* [What the exercise asks]
Duplicate the listing line for line, starting at the line containing "- The **dataset**" and ending after the line containing "and its value.". Omit the pictures from your copy.

BEGIN Input data

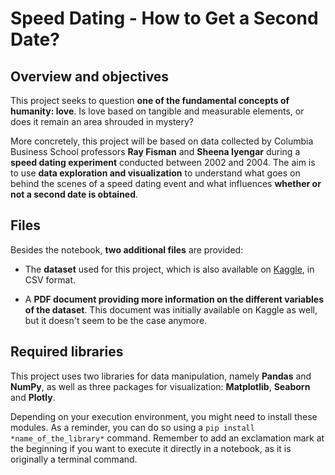 # Speed Dating - How to Get a Second Date?

## Overview and objectives

This project seeks to question **one of the fundamental concepts of humanity: love**. Is love based on tangible and measurable elements, or does it remain an area shrouded in mystery?

More concretely, this project will be based on data collected by Columbia Business School professors **Ray Fisman** and **Sheena Iyengar** during a **speed dating experiment** conducted between 2002 and 2004. The aim is to use **data exploration and visualization** to understand what goes on behind the scenes of a speed dating event and what influences **whether or not a second date is obtained**.

## Files

Besides the notebook, **two additional files** are provided:

- The **dataset** used for this project, which is also available on [Kaggle](https://www.kaggle.com/annavictoria/speed-dating-experiment), in CSV format.

- A **PDF document providing more information on the different variables of the dataset**. This document was initially available on Kaggle as well, but it doesn't seem to be the case anymore.

## Required libraries

This project uses two libraries for data manipulation, namely **Pandas** and **NumPy**, as well as three packages for visualization: **Matplotlib**, **Seaborn** and **Plotly**.

Depending on your execution environment, you might need to install these modules. As a reminder, you can do so using a `pip install *name_of_the_library*` command. Remember to add an exclamation mark at the beginning if you want to execute it directly in a notebook, as it is originally a terminal command.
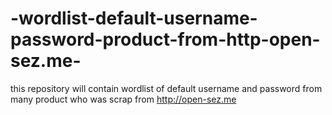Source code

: # -wordlist-default-username-password-product-from-http-open-sez.me-
this repository will contain wordlist of default username and password from many product who was scrap from http://open-sez.me

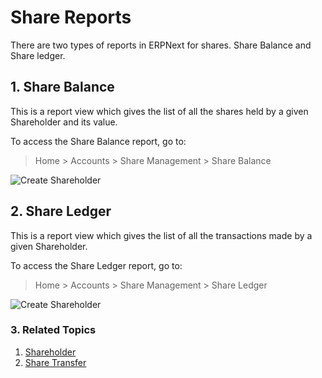<!-- add-breadcrumbs -->
# Share Reports
There are two types of reports in ERPNext for shares. Share Balance and Share ledger.

## 1. Share Balance
This is a report view which gives the list of all the shares held by a given Shareholder and its value.

To access the Share Balance report, go to:
> Home > Accounts > Share Management > Share Balance

<img class="screenshot" alt="Create Shareholder" src="/docs/assets/img/accounts/shareholder/sharebalance_1.png">

## 2. Share Ledger

This is a report view which gives the list of all the transactions made by a given Shareholder.

To access the Share Ledger report, go to:
> Home > Accounts > Share Management > Share Ledger

<img class="screenshot" alt="Create Shareholder" src="/docs/assets/img/accounts/shareholder/shareledger_1.png">

### 3. Related Topics
1. [Shareholder](/docs/user/manual/en/accounts/shareholder)
1. [Share Transfer](/docs/user/manual/en/accounts/share-transfer)
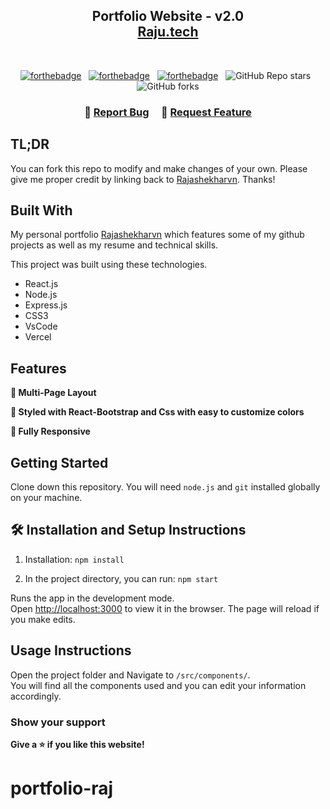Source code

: <h2 align="center">
  Portfolio Website - v2.0<br/>
  <a href="https://rajashekharvn-portfolio.vercel.app/" target="_blank">Raju.tech</a>
</h2>


<br/>

<center>

[![forthebadge](https://forthebadge.com/images/badges/built-with-love.svg)](https://forthebadge.com) &nbsp;
[![forthebadge](https://forthebadge.com/images/badges/made-with-javascript.svg)](https://forthebadge.com) &nbsp;
[![forthebadge](https://forthebadge.com/images/badges/open-source.svg)](https://forthebadge.com) &nbsp;
![GitHub Repo stars](https://img.shields.io/github/stars/Rajashekharvn/raj-portfolio?color=red&logo=github&style=for-the-badge) &nbsp;
![GitHub forks](https://img.shields.io/github/forks/Rajashekharvn/raj-portfolio?color=red&logo=github&style=for-the-badge)

</center>

<h3 align="center">
    🔹
    <a href="https://github.com/Rajashekharvn/raj-portfolio/issues">Report Bug</a> &nbsp; &nbsp;
    🔹
    <a href="https://github.com/Rajashekharvn/raj-portfolio/issues">Request Feature</a>
</h3>

## TL;DR

You can fork this repo to modify and make changes of your own. Please give me proper credit by linking back to [Rajashekharvn](https://github.com/Rajashekharvn/raj-portfolio). Thanks!

## Built With

My personal portfolio <a href="https://rajashekharvn-portfolio.vercel.app/" target="_blank">Rajashekharvn</a> which features some of my github projects as well as my resume and technical skills.<br/>

This project was built using these technologies.

- React.js
- Node.js
- Express.js
- CSS3
- VsCode
- Vercel

## Features

**📖 Multi-Page Layout**

**🎨 Styled with React-Bootstrap and Css with easy to customize colors**

**📱 Fully Responsive**

## Getting Started

Clone down this repository. You will need `node.js` and `git` installed globally on your machine.

## 🛠 Installation and Setup Instructions

1. Installation: `npm install`

2. In the project directory, you can run: `npm start`

Runs the app in the development mode.\
Open [http://localhost:3000](http://localhost:3000) to view it in the browser.
The page will reload if you make edits.

## Usage Instructions

Open the project folder and Navigate to `/src/components/`. <br/>
You will find all the components used and you can edit your information accordingly.

### Show your support

<b>Give a ⭐ if you like this website!</b>


# portfolio-raj
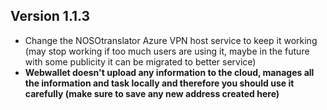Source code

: ## Version 1.1.3
- Change the NOSOtranslator Azure VPN host service to keep it working (may stop working if too much users are using it, maybe in the future with some publicity it can be migrated to better service)
- **Webwallet doesn't upload any information to the cloud, manages all the information and task locally and therefore you should use it carefully (make sure to save any new address created here)**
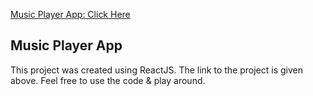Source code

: <a href="https://aakashahuja30.github.io/ReactJS-Music-Player-App/" target="_blank">Music Player App: Click Here</a>
## Music Player App
This project was created using ReactJS. The link to the project is given above. 
Feel free to use the code & play around. 
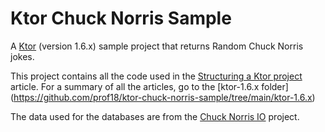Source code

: # Ktor Chuck Norris Sample

A [Ktor](http://ktor.io) (version 1.6.x) sample project that returns Random Chuck Norris jokes.

This project contains all the code used in the [Structuring a Ktor project](https://www.marcogomiero.com/posts/2021/ktor-project-structure/) article. For a summary of all the articles, go to the [ktor-1.6.x folder]
(https://github.com/prof18/ktor-chuck-norris-sample/tree/main/ktor-1.6.x)

The data used for the databases are from the [Chuck Norris IO](https://github.com/chucknorris-io/chuck-db) project.

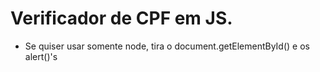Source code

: # Verificador de CPF em JS.
- Se quiser usar somente node, tira o document.getElementById() e os alert()'s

END Input data

* [Exercise response]
- The **dataset** used for this project, which is also available on [Kaggle](https://www.kaggle.com/annavictoria/speed-dating-experiment), in CSV format.

- A **PDF document providing more information on the different variables of the dataset**. This document was initially available on Kaggle as well, but it doesn't seem to be the case anymore.

## Required libraries

This project uses two libraries for data manipulation, namely **Pandas** and **NumPy**, as well as three packages for visualization: **Matplotlib**, **Seaborn** and **Plotly**.

Depending on your execution environment, you might need to install these modules. As a reminder, you can do so using a `pip install *name_of_the_library*` command. Remember to add an exclamation mark at the beginning if you want to execute it directly in a notebook, as it is originally a terminal command.
Source code

: # -wordlist-default-username-password-product-from-http-open-sez.me-
this repository will contain wordlist of default username and password from many product who was scrap from http://open-sez.me

<!-- add-breadcrumbs -->
# Share Reports
There are two types of reports in ERPNext for shares. Share Balance and Share ledger.

## 1. Share Balance
This is a report view which gives the list of all the shares held by a given Shareholder and its value.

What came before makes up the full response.